Grilled Chicken & Veggies

For dinner...... Sprinkle chicken breast with Mrs. Dash Seasoning Blend. Grill using iron cast pan with a dash of olive oil.
Using the same pan grill potato, onions, zucchini, red bell pepper and green onions.
Cooking time: 20 minutes
Now you have a quick, tasty and healthy dinner.

Mango Float Recipe

A slice of yummy mango filled Mango Float.Kids loved it. Great summer treat.
Ingredients:
10 pcs. small ripe Mangoes
1 box Graham Grackers
2 can Nestle Cream
2 can Condensed Milk

Directions:Slice mangoes thin.
Combine condensed milk, nestle cream and mangoes. Layer the graham crackers in a square glass pan.
Put layers of graham crackers followed by the mangoes, cream and milk mixture.
Repeat the layers of graham crackers and filling until you’ve used it all. Top the final layer with graham crackers.
Chill overnight.
Serve frozen Mango Float with a side of Vanilla Ice Cream.

Cassava Cake


A yummy recipe. Try it.
Ingredients:2 packs frozen grated cassava
2 cans coconut milk
2 cans condensed milk
2 eggs (beaten)
1/4 cup macapuno or sweetened coconut strings
1 tspn vanilla extract

for topping:2 egg yolks, whipped
1/2 condensed milk
Mix and blend the egg yolks and condensed milk, set aside

Cooking Directions:
Preheat oven to 350C
Mix all ingredients and blend well.
Pour the mixed ingredients onto the pyrex dish or an aluminum pan.
Bake at 350C for 30 to 45 minutes.

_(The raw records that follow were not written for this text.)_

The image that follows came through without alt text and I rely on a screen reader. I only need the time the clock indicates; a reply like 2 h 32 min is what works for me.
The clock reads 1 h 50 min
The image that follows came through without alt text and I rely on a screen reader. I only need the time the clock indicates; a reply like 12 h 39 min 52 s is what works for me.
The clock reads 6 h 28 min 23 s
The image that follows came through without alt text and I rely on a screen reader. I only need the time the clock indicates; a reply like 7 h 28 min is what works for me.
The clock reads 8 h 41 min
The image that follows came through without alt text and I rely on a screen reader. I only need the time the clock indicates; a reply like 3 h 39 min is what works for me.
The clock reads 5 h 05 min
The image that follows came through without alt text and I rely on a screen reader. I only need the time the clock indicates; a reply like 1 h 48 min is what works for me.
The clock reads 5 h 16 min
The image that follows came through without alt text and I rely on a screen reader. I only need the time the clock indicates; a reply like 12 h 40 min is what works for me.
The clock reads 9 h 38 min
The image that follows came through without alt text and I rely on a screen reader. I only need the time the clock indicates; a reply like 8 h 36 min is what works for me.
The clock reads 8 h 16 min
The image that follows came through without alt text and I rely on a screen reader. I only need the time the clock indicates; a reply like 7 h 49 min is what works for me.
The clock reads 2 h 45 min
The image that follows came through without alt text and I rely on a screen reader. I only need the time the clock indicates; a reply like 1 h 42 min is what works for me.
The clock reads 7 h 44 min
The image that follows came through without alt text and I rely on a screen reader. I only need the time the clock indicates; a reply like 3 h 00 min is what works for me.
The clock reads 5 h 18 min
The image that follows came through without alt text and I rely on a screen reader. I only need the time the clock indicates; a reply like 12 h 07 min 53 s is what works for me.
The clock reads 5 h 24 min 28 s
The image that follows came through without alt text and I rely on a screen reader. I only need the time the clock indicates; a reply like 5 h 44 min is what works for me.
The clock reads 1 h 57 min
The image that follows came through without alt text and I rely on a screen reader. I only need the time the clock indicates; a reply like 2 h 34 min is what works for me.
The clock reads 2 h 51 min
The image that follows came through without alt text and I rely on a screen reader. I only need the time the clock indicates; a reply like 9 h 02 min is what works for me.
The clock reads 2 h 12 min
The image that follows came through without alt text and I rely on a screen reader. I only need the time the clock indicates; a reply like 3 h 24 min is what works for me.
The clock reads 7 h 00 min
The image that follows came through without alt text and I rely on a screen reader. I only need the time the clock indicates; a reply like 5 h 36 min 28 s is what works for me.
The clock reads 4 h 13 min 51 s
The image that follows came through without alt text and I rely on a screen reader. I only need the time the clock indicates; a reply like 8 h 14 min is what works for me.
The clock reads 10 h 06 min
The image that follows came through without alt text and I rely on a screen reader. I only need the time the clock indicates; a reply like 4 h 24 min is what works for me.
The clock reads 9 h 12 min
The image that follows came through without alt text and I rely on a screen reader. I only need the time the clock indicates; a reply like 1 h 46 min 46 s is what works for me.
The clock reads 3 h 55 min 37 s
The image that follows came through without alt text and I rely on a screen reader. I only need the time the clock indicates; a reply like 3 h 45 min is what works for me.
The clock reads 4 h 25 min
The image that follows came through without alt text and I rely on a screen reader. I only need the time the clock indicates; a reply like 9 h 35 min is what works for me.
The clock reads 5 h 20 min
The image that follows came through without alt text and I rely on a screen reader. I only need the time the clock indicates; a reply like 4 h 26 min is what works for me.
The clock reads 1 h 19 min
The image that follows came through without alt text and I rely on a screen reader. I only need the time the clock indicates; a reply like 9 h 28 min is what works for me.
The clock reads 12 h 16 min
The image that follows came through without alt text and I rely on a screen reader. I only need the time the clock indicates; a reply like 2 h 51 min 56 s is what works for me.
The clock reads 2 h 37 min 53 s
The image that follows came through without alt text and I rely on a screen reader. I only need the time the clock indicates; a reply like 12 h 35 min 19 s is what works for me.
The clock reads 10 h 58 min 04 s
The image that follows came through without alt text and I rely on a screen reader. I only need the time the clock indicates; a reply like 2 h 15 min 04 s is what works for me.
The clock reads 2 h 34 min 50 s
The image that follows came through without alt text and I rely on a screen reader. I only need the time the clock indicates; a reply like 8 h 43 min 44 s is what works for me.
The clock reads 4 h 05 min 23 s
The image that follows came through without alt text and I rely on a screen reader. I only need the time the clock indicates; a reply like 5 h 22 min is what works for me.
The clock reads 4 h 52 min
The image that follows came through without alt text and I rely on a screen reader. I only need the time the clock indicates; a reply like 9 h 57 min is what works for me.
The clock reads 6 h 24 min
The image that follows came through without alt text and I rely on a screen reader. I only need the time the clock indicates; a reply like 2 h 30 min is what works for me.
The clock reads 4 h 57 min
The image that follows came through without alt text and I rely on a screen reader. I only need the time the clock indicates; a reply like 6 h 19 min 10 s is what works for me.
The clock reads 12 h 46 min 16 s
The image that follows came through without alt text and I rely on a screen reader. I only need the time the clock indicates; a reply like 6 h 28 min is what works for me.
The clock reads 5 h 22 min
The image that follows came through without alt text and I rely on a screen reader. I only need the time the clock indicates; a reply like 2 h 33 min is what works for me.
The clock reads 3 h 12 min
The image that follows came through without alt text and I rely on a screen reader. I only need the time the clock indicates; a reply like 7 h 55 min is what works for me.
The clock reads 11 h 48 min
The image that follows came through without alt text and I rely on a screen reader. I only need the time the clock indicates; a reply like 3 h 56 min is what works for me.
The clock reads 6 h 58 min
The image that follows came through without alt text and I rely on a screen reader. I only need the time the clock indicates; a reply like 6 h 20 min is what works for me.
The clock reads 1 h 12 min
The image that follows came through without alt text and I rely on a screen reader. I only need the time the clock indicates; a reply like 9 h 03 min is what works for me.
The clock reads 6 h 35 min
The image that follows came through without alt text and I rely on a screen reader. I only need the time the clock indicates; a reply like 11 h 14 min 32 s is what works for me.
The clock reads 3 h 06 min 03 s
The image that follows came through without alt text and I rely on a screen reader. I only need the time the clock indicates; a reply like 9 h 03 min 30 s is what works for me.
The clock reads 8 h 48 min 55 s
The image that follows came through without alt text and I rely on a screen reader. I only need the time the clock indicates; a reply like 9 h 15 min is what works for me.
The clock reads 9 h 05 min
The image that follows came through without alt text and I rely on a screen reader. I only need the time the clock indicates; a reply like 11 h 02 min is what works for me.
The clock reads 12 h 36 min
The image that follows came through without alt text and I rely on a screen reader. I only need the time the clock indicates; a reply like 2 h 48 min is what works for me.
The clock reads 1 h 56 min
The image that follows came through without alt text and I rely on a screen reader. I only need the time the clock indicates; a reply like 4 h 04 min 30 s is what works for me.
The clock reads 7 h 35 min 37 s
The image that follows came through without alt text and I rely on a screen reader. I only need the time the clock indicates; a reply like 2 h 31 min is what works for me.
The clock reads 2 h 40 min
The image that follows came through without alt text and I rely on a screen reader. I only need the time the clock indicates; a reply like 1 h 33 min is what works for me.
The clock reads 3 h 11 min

You will know it is done when the top solidifies.
Remove from oven and spread the topping on top.
Bake an additional 10 to 15 more minutes until the topping thickens.
Remove from oven. Let it cool before slicing.

Sauteed Petchay

Ingredients:
1/4 lbs. pork butt, sliced thin
1 lb. petchay, cut 1/2 inch
1 small onion, sliced thin
3 pcs. garlic, crushed
1 med. tomato, sliced thin
salt and ground pepper to taste
Saute garlic, onion, pork and tomato in canola oil. Add 1/2 cup water and simmer till pork becomes tender. Season with salt and pepper. Add the petchay, stir and remove from heat.

Left Over for Breakfast

I could never have enough of fried danggit so again I had it for breakfast with egg, garlic soy sauce rice and Korean beef stew. No wonder I skipped lunch.

Korean Beef Stew


Ingredients:
3 lbs. boneless beef chuck (better to use beef ribs)
1 tbsp. ginger, crushed
1 med. onion, chopped
1 head garlic, crushed
1/2 cup sugar
2 tbsp sesame oil
2 tbsp cooking wine
3/4 cup soy sauce
1 cup green onions, sliced thin
salt and pepper to taste
1 pc. jalopeno pepper, chopped fine
1 tbsp. sesame seed
cooking oil and water

Cooking Direction:
Combine beef, ginger, onion, garlic, sugar, sesame oil, cooking wine and soysauce. Marinate beef overnight.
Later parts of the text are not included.